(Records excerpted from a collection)
....
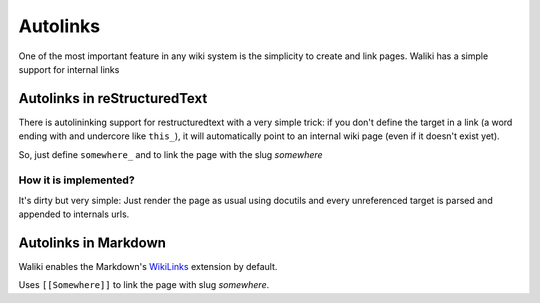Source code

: Autolinks
=========

One of the most important feature in any wiki system is the simplicity to create and link pages. Waliki has a simple support for internal links

Autolinks in reStructuredText
-----------------------------

There is autolininking support for restructuredtext with a very simple trick: if you don't define the target in a link (a word ending with and undercore like ``this_``), it will automatically point to an internal wiki page (even if it doesn't exist yet).

So, just define ``somewhere_`` and to link the page with the slug *somewhere*

How it is implemented?
++++++++++++++++++++++

It's dirty but very simple: Just render the page as usual using docutils and every unreferenced target is parsed and appended to internals urls.


Autolinks in Markdown
---------------------

Waliki enables the Markdown's `WikiLinks <https://pythonhosted.org/Markdown/extensions/wikilinks.html>`_ extension by default.

Uses ``[[Somewhere]]`` to link the page with slug *somewhere*.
....
● PROBLEM REQUIREMENTS: From the entries above, copy each line holding "support".

● RESPONSE TO THIS EXERCISE:
One of the most important feature in any wiki system is the simplicity to create and link pages. Waliki has a simple support for internal links
There is autolininking support for restructuredtext with a very simple trick: if you don't define the target in a link (a word ending with and undercore like ``this_``), it will automatically point to an internal wiki page (even if it doesn't exist yet).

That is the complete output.